One Year of SARS-CoV-2: How Much Has the Virus Changed?

Abstract

Severe acute respiratory syndrome coronavirus 2 (SARS-CoV-2) has caused a worldwide crisis with profound effects on both public health and the economy. In order to combat the COVID-19 pandemic, research groups have shared viral genome sequence data through the Global Initiative on Sharing All Influenza Data (GISAID). Over the past year, ≈290,000 full SARS-CoV-2 proteome sequences have been deposited in the GISAID. Here, we used these sequences to assess the rate of nonsynonymous mutants over the entire viral proteome. Our analysis shows that SARS-CoV-2 proteins are mutating at substantially different rates, with most of the viral proteins exhibiting little mutational variability. As anticipated, our calculations capture previously reported mutations that arose in the first months of the pandemic, such as D614G (Spike), P323L (NSP12), and R203K/G204R (Nucleocapsid), but they also identify more recent mutations, such as A222V and L18F (Spike) and A220V (Nucleocapsid), among others. Our comprehensive temporal and geographical analyses show two distinct periods with different proteome mutation rates: December 2019 to July 2020 and August to December 2020. Notably, some mutation rates differ by geography, primarily during the latter half of 2020 in Europe.
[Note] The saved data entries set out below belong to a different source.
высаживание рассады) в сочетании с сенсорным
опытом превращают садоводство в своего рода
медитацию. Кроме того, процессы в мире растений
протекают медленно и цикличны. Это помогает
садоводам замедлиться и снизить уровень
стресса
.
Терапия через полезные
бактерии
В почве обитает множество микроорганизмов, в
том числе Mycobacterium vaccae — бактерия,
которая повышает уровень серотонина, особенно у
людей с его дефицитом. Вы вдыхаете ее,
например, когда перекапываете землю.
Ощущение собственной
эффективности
Furthermore, our structure-based molecular analysis provides an exhaustive assessment of SARS-CoV-2 mutation rates in the context of the current set of 3D structures available for SARS-CoV-2 proteins. This emerging sequence-to-structure insight is beginning to illuminate the site-specific mutational (in)tolerance of SARS-CoV-2 proteins as the virus continues to spread around the globe.
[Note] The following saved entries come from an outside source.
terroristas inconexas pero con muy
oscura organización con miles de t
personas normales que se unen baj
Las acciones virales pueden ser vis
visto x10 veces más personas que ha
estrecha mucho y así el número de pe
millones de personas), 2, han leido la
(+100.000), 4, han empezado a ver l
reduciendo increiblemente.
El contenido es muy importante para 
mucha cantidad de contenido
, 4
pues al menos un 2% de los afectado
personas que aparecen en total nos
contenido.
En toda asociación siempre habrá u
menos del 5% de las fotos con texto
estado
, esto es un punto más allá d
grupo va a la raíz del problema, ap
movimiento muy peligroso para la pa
Keywords: 3D proteins; COVID-19; SARS-CoV-2; mutations; proteome; sequence.

Figure 1

Mutation rates in the severe acute respiratory syndrome coronavirus 2 (SARS-CoV-2) proteome. (A) Proteome-wide analysis of the observed mutation rate range for 27 SARS-CoV-2 proteins. Range for each protein is calculated as the difference between the highest residue MR and lowest MR. Red labels correspond to proteins with a range > 0.50. (B) Select examples of high-frequency mutating SARS-CoV-2 proteins (main mutation rates in residues D614 (S), A222 (S), L18 (S), P323 (NSP12), R203 (N), G204 (N), A220 (N), G50 (NS9c), and L67 (NS9c). Standard deviation for the mutation rates is plotted). A comprehensive analysis of the mutation rates for the rest of SARS-CoV-2 proteins is available in Figure S1 of the Supplementary Material. MRs were calculated taking into account November–December data.

Figure 2

Temporal emergence of SARS-CoV-2 mutations. (A) Running temporal average of SARS-CoV-2 proteome variation relative to December 2019. (B) Select temporal counts of SARS-CoV-2 variation rates for the high frequency mutating residues in the Spike, NSP12, Nucleocapsid, and NS9c proteins.

Figure 3

Temporal worldwide mutation rate (MR) analysis for the complete SARS-CoV-2 proteome (A) and the high-frequency mutating residues (B): D614 in the Spike (correlated data for P323 in the NSP12), A222 in the Spike (correlated data for A220 in the Nucleocapsid and for L67 in the NS9c), L18 in the Spike, and R203/G204 in the Nucleocapsid (correlated data for G50 in the NS9c). A minimum threshold of five sequences was considered in the world plots.

Figure 4

Three-dimensional (3D) protein structures colored by residue mutation rates: Spike, Nucleocapsid, RdRp (NSP12), Endoribonuclease (NSP15), NSP16-NSP10 heterodimer, Mpro (NSP5), NSP9, ADP ribose phosphatase (NSP3), and Papain-like protease (PLpro, NSP3). Proteins represented in white ribbons (MRs < 0.01) and color-coded residues (cyan: MRs = 0.01–0.025, green: MRs = 0.025–0.05, magenta: MRs = 0.05–0.10, red: MRs > 0.20. No residues with MR values between 0.10 and 0.20 were available in the shown crystallized structures).